## Exercise:
Print out the entries that follow exactly, missing none.

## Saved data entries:
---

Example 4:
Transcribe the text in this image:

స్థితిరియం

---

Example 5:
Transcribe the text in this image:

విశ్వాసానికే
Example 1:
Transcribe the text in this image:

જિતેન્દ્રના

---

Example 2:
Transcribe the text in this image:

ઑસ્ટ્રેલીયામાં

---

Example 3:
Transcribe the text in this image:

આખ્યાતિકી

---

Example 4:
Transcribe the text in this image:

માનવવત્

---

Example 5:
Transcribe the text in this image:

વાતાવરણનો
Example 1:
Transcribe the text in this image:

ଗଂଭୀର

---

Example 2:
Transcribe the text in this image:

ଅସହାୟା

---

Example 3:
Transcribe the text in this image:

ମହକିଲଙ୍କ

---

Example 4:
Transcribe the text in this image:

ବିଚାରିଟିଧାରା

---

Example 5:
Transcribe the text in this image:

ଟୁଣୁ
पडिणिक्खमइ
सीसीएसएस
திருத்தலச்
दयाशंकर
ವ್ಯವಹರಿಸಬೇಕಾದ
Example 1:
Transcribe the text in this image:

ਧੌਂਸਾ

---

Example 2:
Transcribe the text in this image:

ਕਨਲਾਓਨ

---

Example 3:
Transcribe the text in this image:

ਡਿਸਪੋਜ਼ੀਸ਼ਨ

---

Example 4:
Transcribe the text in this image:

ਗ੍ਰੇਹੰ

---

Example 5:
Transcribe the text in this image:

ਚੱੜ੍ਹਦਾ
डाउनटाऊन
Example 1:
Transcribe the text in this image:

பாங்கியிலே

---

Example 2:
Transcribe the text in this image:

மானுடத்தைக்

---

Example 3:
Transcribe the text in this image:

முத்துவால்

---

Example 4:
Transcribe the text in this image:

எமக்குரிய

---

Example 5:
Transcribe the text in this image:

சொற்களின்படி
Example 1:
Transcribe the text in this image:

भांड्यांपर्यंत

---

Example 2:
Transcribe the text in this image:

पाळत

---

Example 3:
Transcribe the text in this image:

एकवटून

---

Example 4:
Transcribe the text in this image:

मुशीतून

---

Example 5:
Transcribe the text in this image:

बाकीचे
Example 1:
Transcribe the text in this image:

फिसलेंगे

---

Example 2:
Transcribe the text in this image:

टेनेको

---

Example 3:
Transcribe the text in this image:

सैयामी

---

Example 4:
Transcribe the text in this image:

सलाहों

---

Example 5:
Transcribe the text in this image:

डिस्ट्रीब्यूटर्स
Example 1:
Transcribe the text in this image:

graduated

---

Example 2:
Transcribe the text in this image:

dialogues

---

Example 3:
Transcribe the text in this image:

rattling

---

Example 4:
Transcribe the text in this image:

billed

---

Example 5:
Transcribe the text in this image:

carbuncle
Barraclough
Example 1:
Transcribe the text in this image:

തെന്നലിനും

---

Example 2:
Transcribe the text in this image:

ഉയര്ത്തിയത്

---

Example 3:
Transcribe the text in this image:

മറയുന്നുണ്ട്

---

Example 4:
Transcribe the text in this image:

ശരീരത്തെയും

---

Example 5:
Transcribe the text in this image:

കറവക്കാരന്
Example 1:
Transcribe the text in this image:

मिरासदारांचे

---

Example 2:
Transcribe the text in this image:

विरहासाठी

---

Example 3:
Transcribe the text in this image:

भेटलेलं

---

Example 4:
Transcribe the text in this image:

## Output:
---

Example 4:
Transcribe the text in this image:

స్థితిరియం

---

Example 5:
Transcribe the text in this image:

విశ్వాసానికే
Example 1:
Transcribe the text in this image:

જિતેન્દ્રના

---

Example 2:
Transcribe the text in this image:

ઑસ્ટ્રેલીયામાં

---

Example 3:
Transcribe the text in this image:

આખ્યાતિકી

---

Example 4:
Transcribe the text in this image:

માનવવત્

---

Example 5:
Transcribe the text in this image:

વાતાવરણનો
Example 1:
Transcribe the text in this image:

ଗଂଭୀର

---

Example 2:
Transcribe the text in this image:

ଅସହାୟା

---

Example 3:
Transcribe the text in this image:

ମହକିଲଙ୍କ

---

Example 4:
Transcribe the text in this image:

ବିଚାରିଟିଧାରା

---

Example 5:
Transcribe the text in this image:

ଟୁଣୁ
पडिणिक्खमइ
सीसीएसएस
திருத்தலச்
दयाशंकर
ವ್ಯವಹರಿಸಬೇಕಾದ
Example 1:
Transcribe the text in this image:

ਧੌਂਸਾ

---

Example 2:
Transcribe the text in this image:

ਕਨਲਾਓਨ

---

Example 3:
Transcribe the text in this image:

ਡਿਸਪੋਜ਼ੀਸ਼ਨ

---

Example 4:
Transcribe the text in this image:

ਗ੍ਰੇਹੰ

---

Example 5:
Transcribe the text in this image:

ਚੱੜ੍ਹਦਾ
डाउनटाऊन
Example 1:
Transcribe the text in this image:

பாங்கியிலே

---

Example 2:
Transcribe the text in this image:

மானுடத்தைக்

---

Example 3:
Transcribe the text in this image:

முத்துவால்

---

Example 4:
Transcribe the text in this image:

எமக்குரிய

---

Example 5:
Transcribe the text in this image:

சொற்களின்படி
Example 1:
Transcribe the text in this image:

भांड्यांपर्यंत

---

Example 2:
Transcribe the text in this image:

पाळत

---

Example 3:
Transcribe the text in this image:

एकवटून

---

Example 4:
Transcribe the text in this image:

मुशीतून

---

Example 5:
Transcribe the text in this image:

बाकीचे
Example 1:
Transcribe the text in this image:

फिसलेंगे

---

Example 2:
Transcribe the text in this image:

टेनेको

---

Example 3:
Transcribe the text in this image:

सैयामी

---

Example 4:
Transcribe the text in this image:

सलाहों

---

Example 5:
Transcribe the text in this image:

डिस्ट्रीब्यूटर्स
Example 1:
Transcribe the text in this image:

graduated

---

Example 2:
Transcribe the text in this image:

dialogues

---

Example 3:
Transcribe the text in this image:

rattling

---

Example 4:
Transcribe the text in this image:

billed

---

Example 5:
Transcribe the text in this image:

carbuncle
Barraclough
Example 1:
Transcribe the text in this image:

തെന്നലിനും

---

Example 2:
Transcribe the text in this image:

ഉയര്ത്തിയത്

---

Example 3:
Transcribe the text in this image:

മറയുന്നുണ്ട്

---

Example 4:
Transcribe the text in this image:

ശരീരത്തെയും

---

Example 5:
Transcribe the text in this image:

കറവക്കാരന്
Example 1:
Transcribe the text in this image:

मिरासदारांचे

---

Example 2:
Transcribe the text in this image:

विरहासाठी

---

Example 3:
Transcribe the text in this image:

भेटलेलं

---

Example 4:
Transcribe the text in this image:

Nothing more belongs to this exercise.